文化財を適切に保存したうえで、活用・発信していくことは多彩な効果をもたらすわけですが、そのまま伝えるだけでは充分でないのも事実です。つまり、より戦略的に魅力を発信する必要があるのです。そのためには「どんな人に=Whom」、「何のために=Why」、「どんなことを=hat」伝えていくかを、よく検討することが重要です。そのうえで「When」「Who」「Where」「How」「How much」を意識することが求められます。
たとえば千葉県館山市塩見地区では、集落最後の茅葺き古民家に、大学のサテライトキャンパス的な性格を持たせました。首都圏に通う大学生たちを集め、茅葺き職人の指導を受けながら、自分たちの手で葺き替えるワークショップを開催。
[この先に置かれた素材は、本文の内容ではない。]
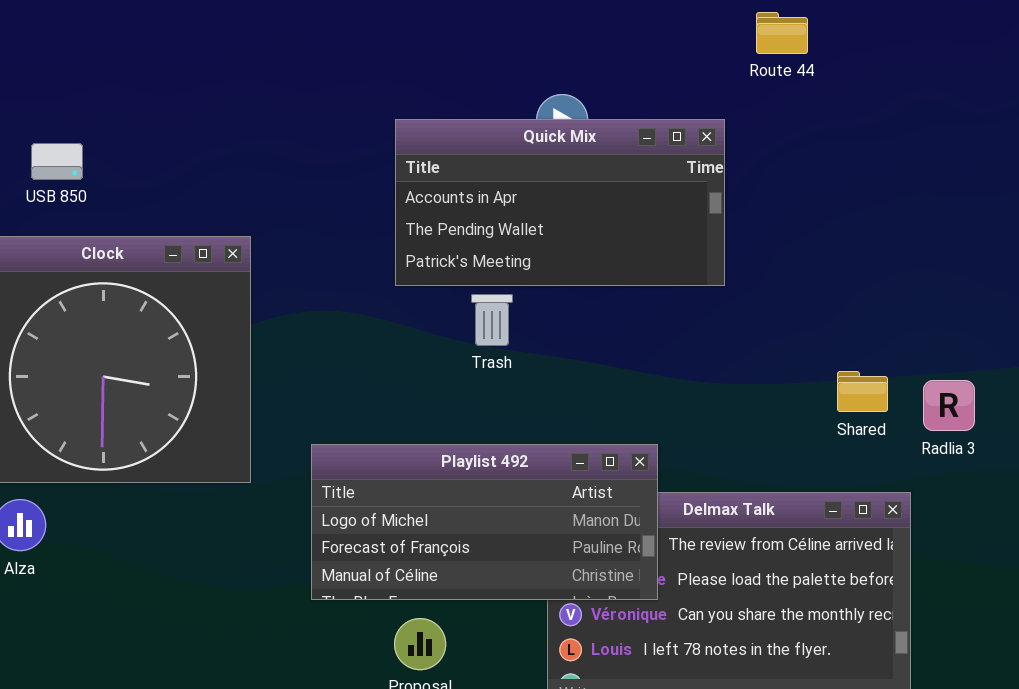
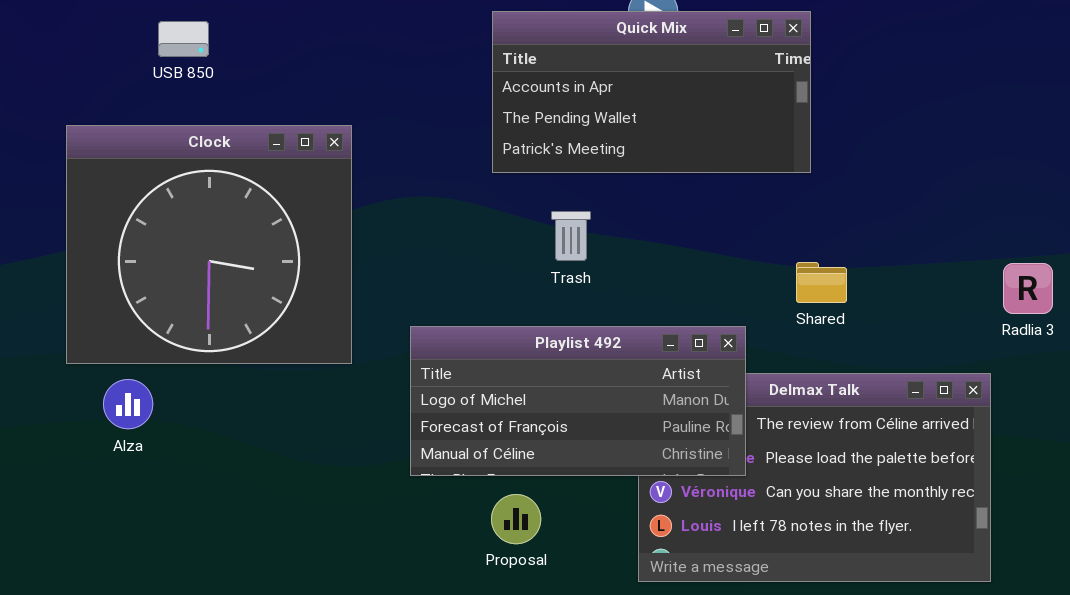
USB 850: [31,143,83,180] -> [158,21,209,57], moved
Trash: [471,294,513,346] -> [551,211,591,261], moved
Shared: [837,371,888,412] -> [796,262,847,303], moved

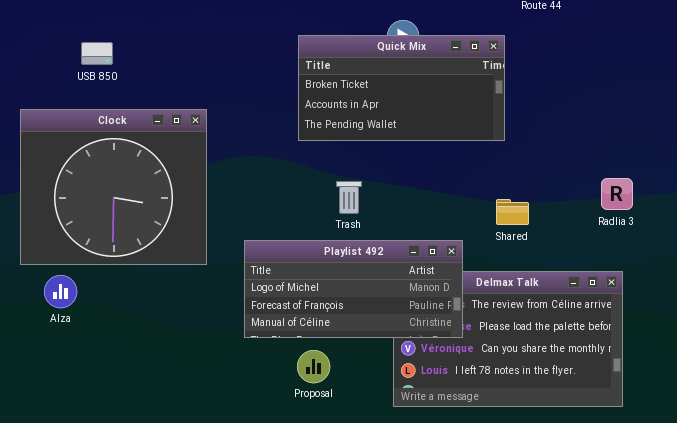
Quick Mix: [492,11,811,173] -> [298,35,505,141], scrolled up 1 row
Trash: [551,211,591,261] -> [336,181,362,214], moved
Radlia 3: [1003,263,1053,314] -> [601,178,633,210], moved

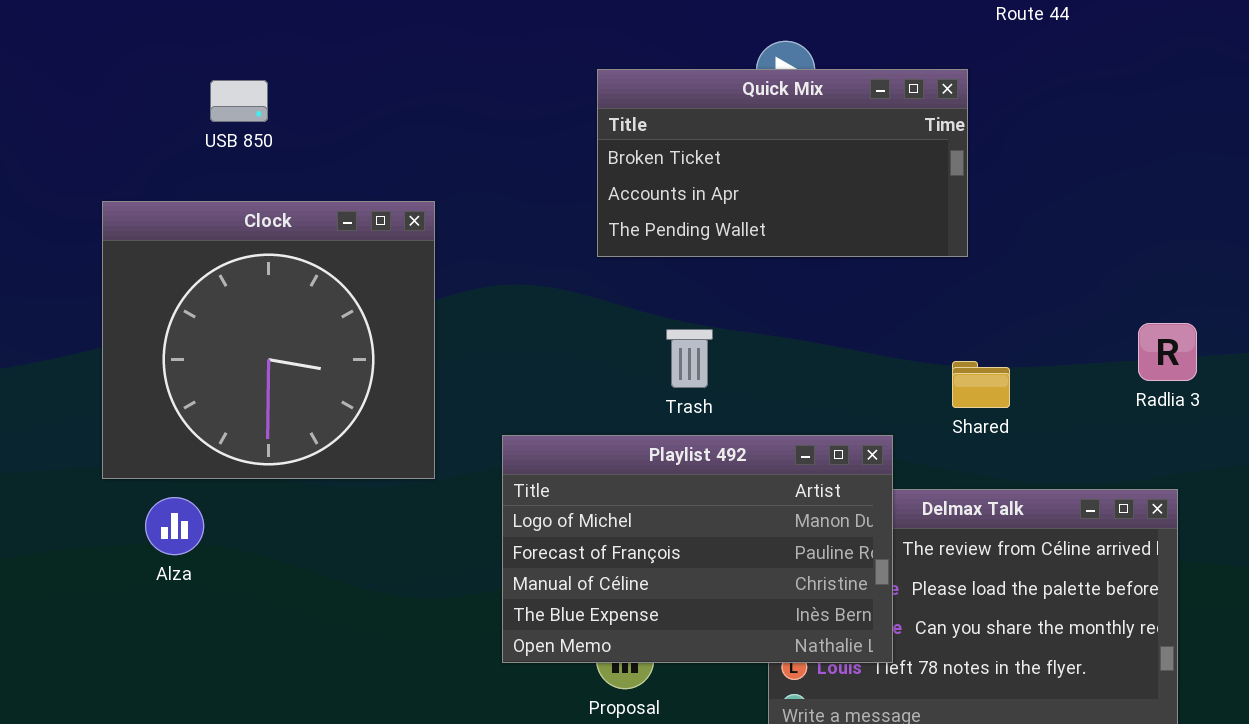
Playlist 492: [244,240,463,338] -> [502,435,893,663], resized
学生は貴重な体験ができるだけでなく、集落は費用をかけずに茅葺き屋根を葺き替えることができました。
再生した茅葺き古民家では、茶人を招いて「かや茶会」をおこなったり、地元陶芸家の作品を展示したり、集落に伝わる知恵をみんなで学ぶ「かや談義」を開くなど、地元住民と学生・移住者らが交流。古民家とその周辺を継続的にケアしていくネットワークが形成されています。
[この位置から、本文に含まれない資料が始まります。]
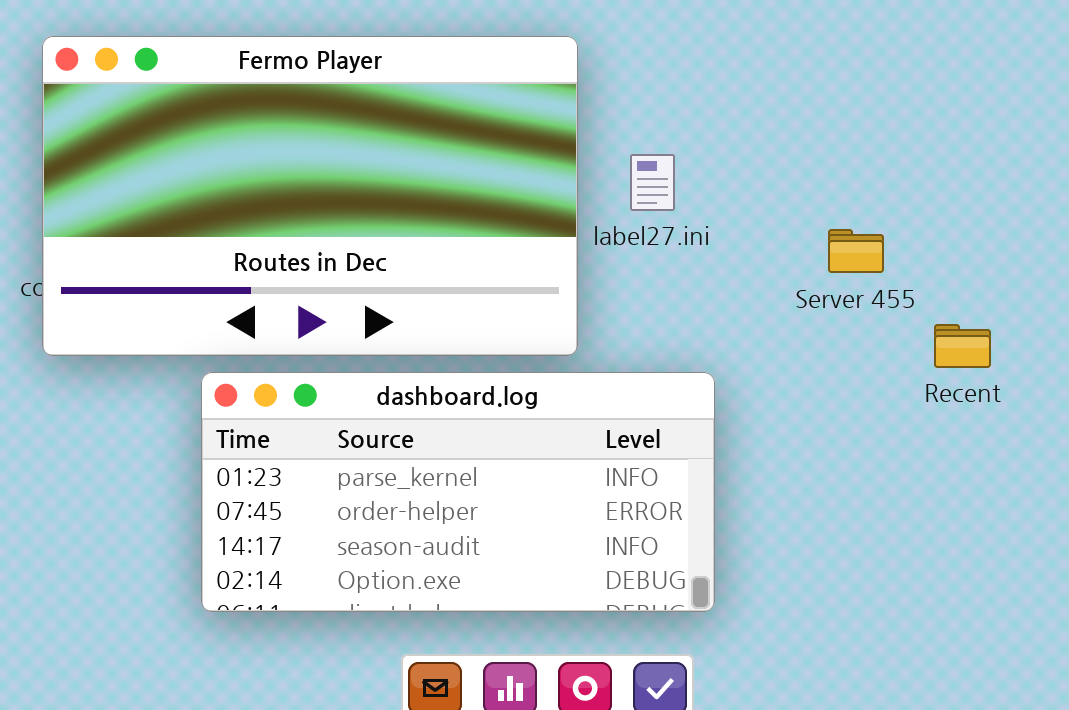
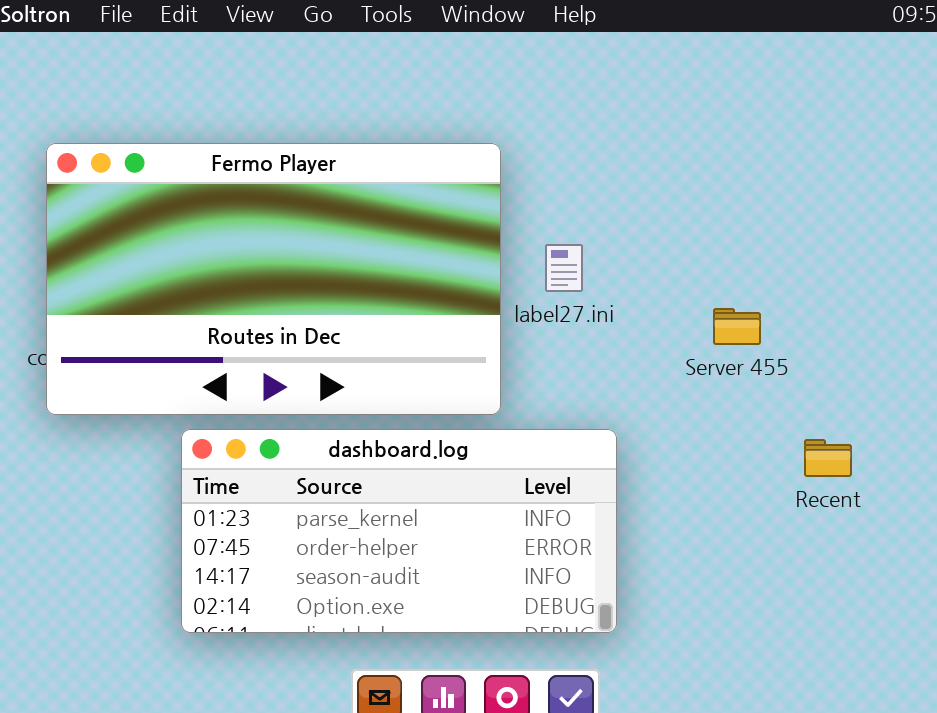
Recent: [934,324,991,368] -> [804,439,852,477], moved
- また岐阜県美濃市では、「美濃和紙」と「うだつのあがる町並み」を融合させた「美濃和紙あかりアート展」を1994年から開催。全国から寄せられた美濃和紙のあかりアート作品は、すべて町に展示しています。
第1回目の参加者は4,000人ほどでしたが、近年では10万人超が参加する一大イベントに成長しました。2002年には「第6回ふるさとイベント大賞」、2008年には「第1回ティファニー財団賞伝統文化大賞」など、賞も受賞しています。このイベントが特徴的なのは、行政ではなく、住民が主体となって実行委員会を運営していること。多くの住民ボランティアも参加し、文化財に対する理解が促進されています。
このように、文化財の魅力を戦略的に発信していくには、学生や地域住民など、いろいろな人たちを巻き込んでいく必要があるといえそうです。この機会にいま一度、自エリアの文化財の発信戦略を検討してみてはいかがでしょう。